▶ [WHAT NEEDS TO BE DONE] Output each record exactly, with nothing omitted.

▶ [EXTRACTED ENTRIES]
-------------------------

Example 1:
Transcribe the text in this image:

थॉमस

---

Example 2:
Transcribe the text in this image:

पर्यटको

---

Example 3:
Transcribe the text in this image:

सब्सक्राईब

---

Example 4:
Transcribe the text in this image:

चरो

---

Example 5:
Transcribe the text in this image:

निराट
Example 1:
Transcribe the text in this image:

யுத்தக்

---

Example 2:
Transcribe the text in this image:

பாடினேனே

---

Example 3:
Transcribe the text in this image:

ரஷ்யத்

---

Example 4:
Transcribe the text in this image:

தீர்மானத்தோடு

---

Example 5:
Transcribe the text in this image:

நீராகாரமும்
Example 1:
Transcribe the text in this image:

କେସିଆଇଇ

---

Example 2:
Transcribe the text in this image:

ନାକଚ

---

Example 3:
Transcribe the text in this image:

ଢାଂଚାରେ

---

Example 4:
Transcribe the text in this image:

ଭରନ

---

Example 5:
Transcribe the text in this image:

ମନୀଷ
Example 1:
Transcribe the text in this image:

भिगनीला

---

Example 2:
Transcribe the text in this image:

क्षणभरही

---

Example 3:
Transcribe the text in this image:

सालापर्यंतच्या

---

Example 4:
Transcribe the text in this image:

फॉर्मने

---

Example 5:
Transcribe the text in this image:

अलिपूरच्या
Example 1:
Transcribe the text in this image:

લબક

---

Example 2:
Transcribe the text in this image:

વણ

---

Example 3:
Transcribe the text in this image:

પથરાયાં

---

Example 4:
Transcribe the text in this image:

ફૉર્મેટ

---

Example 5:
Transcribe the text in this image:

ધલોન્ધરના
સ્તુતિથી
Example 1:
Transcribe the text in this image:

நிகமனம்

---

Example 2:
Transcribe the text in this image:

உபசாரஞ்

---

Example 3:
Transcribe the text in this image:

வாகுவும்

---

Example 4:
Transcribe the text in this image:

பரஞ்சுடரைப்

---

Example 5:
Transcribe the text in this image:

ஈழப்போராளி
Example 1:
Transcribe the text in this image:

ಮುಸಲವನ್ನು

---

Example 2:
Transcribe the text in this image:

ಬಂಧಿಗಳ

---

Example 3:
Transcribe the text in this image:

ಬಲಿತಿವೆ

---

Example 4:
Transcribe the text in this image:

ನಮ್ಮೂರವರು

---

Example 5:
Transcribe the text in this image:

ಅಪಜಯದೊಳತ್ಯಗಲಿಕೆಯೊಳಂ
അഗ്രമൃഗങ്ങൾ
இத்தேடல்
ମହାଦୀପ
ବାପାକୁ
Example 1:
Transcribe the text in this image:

-------------------------

▶ [FINISHED TASK]
Example 1:
Transcribe the text in this image:

थॉमस

---

Example 2:
Transcribe the text in this image:

पर्यटको

---

Example 3:
Transcribe the text in this image:

सब्सक्राईब

---

Example 4:
Transcribe the text in this image:

चरो

---

Example 5:
Transcribe the text in this image:

निराट
Example 1:
Transcribe the text in this image:

யுத்தக்

---

Example 2:
Transcribe the text in this image:

பாடினேனே

---

Example 3:
Transcribe the text in this image:

ரஷ்யத்

---

Example 4:
Transcribe the text in this image:

தீர்மானத்தோடு

---

Example 5:
Transcribe the text in this image:

நீராகாரமும்
Example 1:
Transcribe the text in this image:

କେସିଆଇଇ

---

Example 2:
Transcribe the text in this image:

ନାକଚ

---

Example 3:
Transcribe the text in this image:

ଢାଂଚାରେ

---

Example 4:
Transcribe the text in this image:

ଭରନ

---

Example 5:
Transcribe the text in this image:

ମନୀଷ
Example 1:
Transcribe the text in this image:

भिगनीला

---

Example 2:
Transcribe the text in this image:

क्षणभरही

---

Example 3:
Transcribe the text in this image:

सालापर्यंतच्या

---

Example 4:
Transcribe the text in this image:

फॉर्मने

---

Example 5:
Transcribe the text in this image:

अलिपूरच्या
Example 1:
Transcribe the text in this image:

લબક

---

Example 2:
Transcribe the text in this image:

વણ

---

Example 3:
Transcribe the text in this image:

પથરાયાં

---

Example 4:
Transcribe the text in this image:

ફૉર્મેટ

---

Example 5:
Transcribe the text in this image:

ધલોન્ધરના
સ્તુતિથી
Example 1:
Transcribe the text in this image:

நிகமனம்

---

Example 2:
Transcribe the text in this image:

உபசாரஞ்

---

Example 3:
Transcribe the text in this image:

வாகுவும்

---

Example 4:
Transcribe the text in this image:

பரஞ்சுடரைப்

---

Example 5:
Transcribe the text in this image:

ஈழப்போராளி
Example 1:
Transcribe the text in this image:

ಮುಸಲವನ್ನು

---

Example 2:
Transcribe the text in this image:

ಬಂಧಿಗಳ

---

Example 3:
Transcribe the text in this image:

ಬಲಿತಿವೆ

---

Example 4:
Transcribe the text in this image:

ನಮ್ಮೂರವರು

---

Example 5:
Transcribe the text in this image:

ಅಪಜಯದೊಳತ್ಯಗಲಿಕೆಯೊಳಂ
അഗ്രമൃഗങ്ങൾ
இத்தேடல்
ମହାଦୀପ
ବାପାକୁ
Example 1:
Transcribe the text in this image:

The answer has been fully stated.